The Board of Zoning Adjustment postponed its vote on GW’s campus plan and asked for more details about how the University will house students on campus and suggested that the plan may pass with a stricter enrollment cap at a Dec. 12 meeting.
The board also asked the mayor’s Office of Planning to provide a clearer report of how much property GW owns in the Foggy Bottom neighborhood and a timeline of the University’s off-campus acquisitions.
Foggy Bottom Association President Michael Thomas said Sunday that GW has been deliberately unclear in the wording of its plan.
“There are some important areas where the University attorneys have been very, very careful to word things in a way that really doesn’t constrain the discretion of the University at all,” he said.
Thomas cited the University’s language about a property designated by the plan as Square 54, the current GW Hospital, as an example of vague language in the plan.
“They wanted to designate that that square could be used in whole in any of the functions,” he said. “That’s a big, critical, centrally located piece of property. If it later comes up in some other legal proceeding, the University says the BZA allowed us to do `x.’ If they do `x,’ you can’t attack it at all.
“That’s why it’s important for the BZA to understand what would happen in each of these cases, should they occur,” he said.
University Senior Counsel Charles Barber said after last month’s meeting that GW will respond to the BZA’s request for more details about its plans for student housing.
“It won’t be difficult to respond to those technicalities,” he said. “I think the board is being deliberate so we will continue to try to work with them.”
Thomas said he hopes the BZA considers a list of properties the FBA compiled and GW confirmed it owns in the neighborhood. He said he submitted the list with testimony in an earlier campus plan hearing.
“The problem in the District is the public land records are inaccurate or out of date,” said Thomas, explaining why the Office of Planning has trouble obtaining GW’s property information. “They go to the same sources you or I would. The University of course knows what it owns, they just won’t tell us.”
After reviewing all areas addressed in the GW plan, the BZA could pass the plan as it is written, reject it or pass it with conditions – the option University officials say is most likely to happen. Reid suggested at the meeting that the BZA could pass the plan with the condition that GW create a stricter enrollment cap, and possibly a cap on undergraduate enrollment.
“I think that would be one of the conditions if we decide to move forward,” Reid said. Reid said the BZA may ask GW to house a specific percentage of students on campus.
GW’s current campus plan provides a cap on total enrollment at 20,000 students but no limit on the undergraduate population.
Thomas said a total cap is ineffective, and a soft cap “based on a relationship to other things they’re doing and services they’re providing” would ensure GW and Foggy Bottom could handle increases in the student population.

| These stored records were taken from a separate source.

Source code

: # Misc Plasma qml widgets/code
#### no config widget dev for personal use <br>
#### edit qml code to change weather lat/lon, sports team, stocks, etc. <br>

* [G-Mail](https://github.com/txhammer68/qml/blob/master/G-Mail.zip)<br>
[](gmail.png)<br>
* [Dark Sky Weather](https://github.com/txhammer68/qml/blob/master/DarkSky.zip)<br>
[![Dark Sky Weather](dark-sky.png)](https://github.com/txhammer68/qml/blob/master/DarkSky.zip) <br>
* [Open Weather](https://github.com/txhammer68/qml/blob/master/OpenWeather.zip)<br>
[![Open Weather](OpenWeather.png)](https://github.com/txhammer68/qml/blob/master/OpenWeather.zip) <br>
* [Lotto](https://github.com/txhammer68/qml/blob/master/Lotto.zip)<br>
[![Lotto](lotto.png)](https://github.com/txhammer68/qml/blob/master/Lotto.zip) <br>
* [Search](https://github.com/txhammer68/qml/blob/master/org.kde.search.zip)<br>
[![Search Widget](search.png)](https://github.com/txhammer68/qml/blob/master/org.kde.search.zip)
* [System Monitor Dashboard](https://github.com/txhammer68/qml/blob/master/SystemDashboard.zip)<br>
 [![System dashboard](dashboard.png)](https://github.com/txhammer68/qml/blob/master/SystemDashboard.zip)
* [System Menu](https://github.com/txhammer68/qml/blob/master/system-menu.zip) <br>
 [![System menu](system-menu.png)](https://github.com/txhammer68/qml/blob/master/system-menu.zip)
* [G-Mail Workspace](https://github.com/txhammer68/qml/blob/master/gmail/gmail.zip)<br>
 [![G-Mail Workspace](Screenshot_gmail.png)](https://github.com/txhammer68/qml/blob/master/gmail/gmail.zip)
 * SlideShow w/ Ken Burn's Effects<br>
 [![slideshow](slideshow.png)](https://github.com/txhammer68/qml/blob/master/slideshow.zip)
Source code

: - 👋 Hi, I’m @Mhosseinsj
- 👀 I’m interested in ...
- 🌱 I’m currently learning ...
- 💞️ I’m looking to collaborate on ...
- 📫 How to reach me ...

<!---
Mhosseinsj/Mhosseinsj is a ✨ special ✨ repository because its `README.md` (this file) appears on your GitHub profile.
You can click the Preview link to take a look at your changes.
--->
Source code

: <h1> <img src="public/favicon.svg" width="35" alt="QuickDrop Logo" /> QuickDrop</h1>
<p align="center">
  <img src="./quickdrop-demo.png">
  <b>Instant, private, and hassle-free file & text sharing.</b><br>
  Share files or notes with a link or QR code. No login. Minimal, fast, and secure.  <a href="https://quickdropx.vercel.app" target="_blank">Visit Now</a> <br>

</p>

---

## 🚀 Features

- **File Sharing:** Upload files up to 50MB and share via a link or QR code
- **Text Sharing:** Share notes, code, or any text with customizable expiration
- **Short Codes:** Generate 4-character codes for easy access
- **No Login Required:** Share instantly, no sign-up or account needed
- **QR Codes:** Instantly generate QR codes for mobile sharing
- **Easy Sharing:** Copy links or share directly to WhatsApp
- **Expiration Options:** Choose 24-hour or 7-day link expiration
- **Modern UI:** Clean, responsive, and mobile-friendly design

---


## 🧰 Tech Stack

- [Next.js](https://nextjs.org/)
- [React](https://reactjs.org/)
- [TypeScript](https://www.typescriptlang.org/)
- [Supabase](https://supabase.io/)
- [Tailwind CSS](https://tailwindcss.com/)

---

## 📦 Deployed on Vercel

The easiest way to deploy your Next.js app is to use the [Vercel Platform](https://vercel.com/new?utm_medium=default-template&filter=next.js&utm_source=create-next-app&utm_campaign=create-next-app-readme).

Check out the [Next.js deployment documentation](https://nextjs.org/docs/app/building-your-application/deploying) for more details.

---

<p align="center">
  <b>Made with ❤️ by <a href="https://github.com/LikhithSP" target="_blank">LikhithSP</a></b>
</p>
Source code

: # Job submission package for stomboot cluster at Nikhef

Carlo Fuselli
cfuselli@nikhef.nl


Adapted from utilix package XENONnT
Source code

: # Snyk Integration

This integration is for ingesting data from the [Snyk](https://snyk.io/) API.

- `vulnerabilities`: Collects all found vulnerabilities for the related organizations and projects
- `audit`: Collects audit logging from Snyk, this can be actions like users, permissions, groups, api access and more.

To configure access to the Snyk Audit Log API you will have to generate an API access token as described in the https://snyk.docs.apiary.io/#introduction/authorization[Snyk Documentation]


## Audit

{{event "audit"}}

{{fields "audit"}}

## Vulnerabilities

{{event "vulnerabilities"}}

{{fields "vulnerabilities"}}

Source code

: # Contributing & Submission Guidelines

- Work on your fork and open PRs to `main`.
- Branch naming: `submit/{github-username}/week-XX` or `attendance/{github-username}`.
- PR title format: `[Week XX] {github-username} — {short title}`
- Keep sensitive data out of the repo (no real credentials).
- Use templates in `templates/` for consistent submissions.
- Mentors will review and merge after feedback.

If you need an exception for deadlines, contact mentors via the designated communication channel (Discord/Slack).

Mitten suggested that GW should lower the total cap or implement an undergraduate cap.
She also said the University’s proposals to increase on-campus housing could be detrimental to the neighborhood if clear rules are not set.
“Going forward, we need to decide what kind of requirements for on-campus housing will eliminate the possibility that this campus is going to have an adverse impact on the surrounding community,” she said.
Included in the plan is a proposal to build 1,350 more on-campus beds, require freshmen and sophomores to live on campus by 2003 and house at least 70 percent of GW’s full-time undergraduate population on campus by 2005.
Mitten said many proposed beds are contingent on zoning permits to build new residence halls or the University converting buildings into residence halls. She said 500 beds are scheduled to be built where the GW Hospital stands – a new hospital across the street from the old one is scheduled to open in 2002 – and 650 beds at the School Without Walls property.
“I look at it as it’s 1,350, of which 1,150 are contingent,” Mitten said.
The last issue the board discussed was the University’s proposed “housing opportunity area,” where GW proposes to house its students in residence halls off campus along F Street. The plan states the area is comprised of “all areas on campus and existing off campus residence facilities owned or controlled by GW.”
“There’s a whole lot of uncertainty as to what that means,” Mitten said. She said that by designating buildings and properties in the housing opportunity area, the plan would encourage GW expansion into those areas.
“I think there’s a lot of ways that compel us to concentrate students on the campus, not just out of Foggy Bottom, because that does not address some of the other problems (such as parking and traffic),” Mitten said.
The BZA will meet again Feb. 6 to discuss GW’s plan and possibly vote on it.
“We are well aware that this particular case is a very complicated case,” BZA Chair Sheila Cross Reid said at the meeting. “Obviously it’s not something that is very easy to decide on, given all the issues that must be reviewed to reach a reasonable decision.